`vllm.distributed.kv_transfer.kv_connector.v1.lmcache_integration.utils` ¶

Functions:

apply_mm_hashes_to_token_ids –

Overwrite token_ids in-place for multimodal placeholders using
create_lmcache_metadata –

Create LMCacheEngineMetadata from vLLM configuration.
extract_mm_features –

Normalize multimodal information from a Request into parallel lists.
hex_hash_to_int16 –

Convert a hex hash string to a 16-bit integer.
is_false –

Check if the given string value is equivalent to 'false'.
lmcache_get_or_create_config –

Get the LMCache configuration from the environment variable

`apply_mm_hashes_to_token_ids(token_ids, mm_hashes, mm_positions)` ¶

Overwrite token_ids in-place for multimodal placeholders using efficient slice assignments.

Source code in vllm/distributed/kv_transfer/kv_connector/v1/lmcache_integration/utils.py

def apply_mm_hashes_to_token_ids(
    token_ids: torch.Tensor,
    mm_hashes: list[str],
    mm_positions: list["PlaceholderRange"],
) -> torch.Tensor:
    """
    Overwrite token_ids in-place for multimodal placeholders using
    efficient slice assignments.
    """
    n = token_ids.size(0)
    for hash_str, placeholder in zip(mm_hashes, mm_positions):
        start, length = placeholder.offset, placeholder.length
        if start >= n:
            continue
        end = min(start + length, n)
        token_ids[start:end] = hex_hash_to_int16(hash_str)
    return token_ids

`create_lmcache_metadata(vllm_config=None, model_config=None, parallel_config=None, cache_config=None)` ¶

Create LMCacheEngineMetadata from vLLM configuration.

This function extracts common metadata creation logic that was duplicated across multiple files.

Parameters:

vllm_config ¶
(VllmConfig, default: None ) –

vLLM configuration object containing model, parallel, and cache configs (alternative to individual config parameters)
model_config ¶
(ModelConfig, default: None ) –

Model configuration (alternative to vllm_config)
parallel_config ¶
(ParallelConfig, default: None ) –

Parallel configuration (alternative to vllm_config)
cache_config ¶
(CacheConfig, default: None ) –

Cache configuration (alternative to vllm_config)
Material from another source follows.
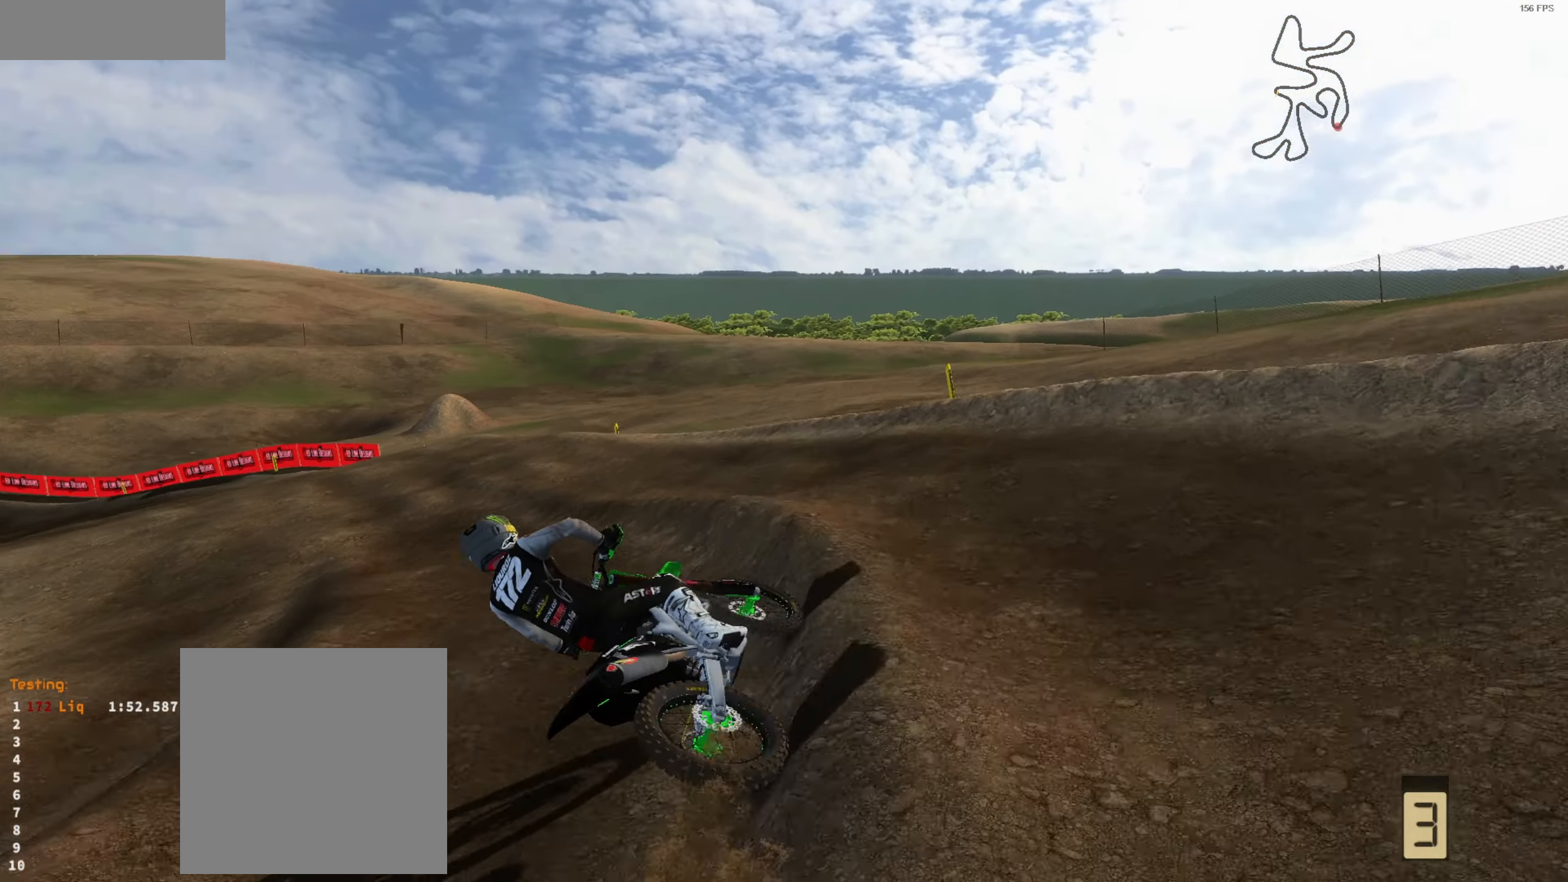
{"buttons": ["R2"], "left_stick": "right", "right_stick": "up-right", "events": [[83, "left_stick", "up"], [183, "left_stick", "up-left"], [350, "left_stick", "up-right"], [483, "left_stick", "right"]]}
Source code in vllm/distributed/kv_transfer/kv_connector/v1/lmcache_integration/utils.py

def create_lmcache_metadata(
    vllm_config=None, model_config=None, parallel_config=None, cache_config=None
):
    """
    Create LMCacheEngineMetadata from vLLM configuration.

    This function extracts common metadata creation logic that was duplicated
    across multiple files.

    Args:
        vllm_config (VllmConfig): vLLM configuration object containing model,
                                  parallel, and cache configs (alternative to
                                  individual config parameters)
        model_config (ModelConfig): Model configuration (alternative to
                                    vllm_config)
        parallel_config (ParallelConfig): Parallel configuration (alternative
                                          to vllm_config)
        cache_config (CacheConfig): Cache configuration (alternative to
                                    vllm_config)
    """
    # Third Party
    # First Party
    from lmcache.config import LMCacheEngineMetadata

    from vllm.utils.torch_utils import get_kv_cache_torch_dtype

    config = lmcache_get_or_create_config()
    # Support both vllm_config object and individual config parameters
    if vllm_config is not None:
        model_cfg = vllm_config.model_config
        parallel_cfg = vllm_config.parallel_config
        cache_cfg = vllm_config.cache_config
    else:
        if model_config is None or parallel_config is None or cache_config is None:
            raise ValueError(
                "Either vllm_config must be provided, or all of "
                "model_config, parallel_config, and cache_config must be provided."
            )
        model_cfg = model_config
        parallel_cfg = parallel_config
        cache_cfg = cache_config

    # Get KV cache dtype
    kv_dtype = get_kv_cache_torch_dtype(cache_cfg.cache_dtype, model_cfg.dtype)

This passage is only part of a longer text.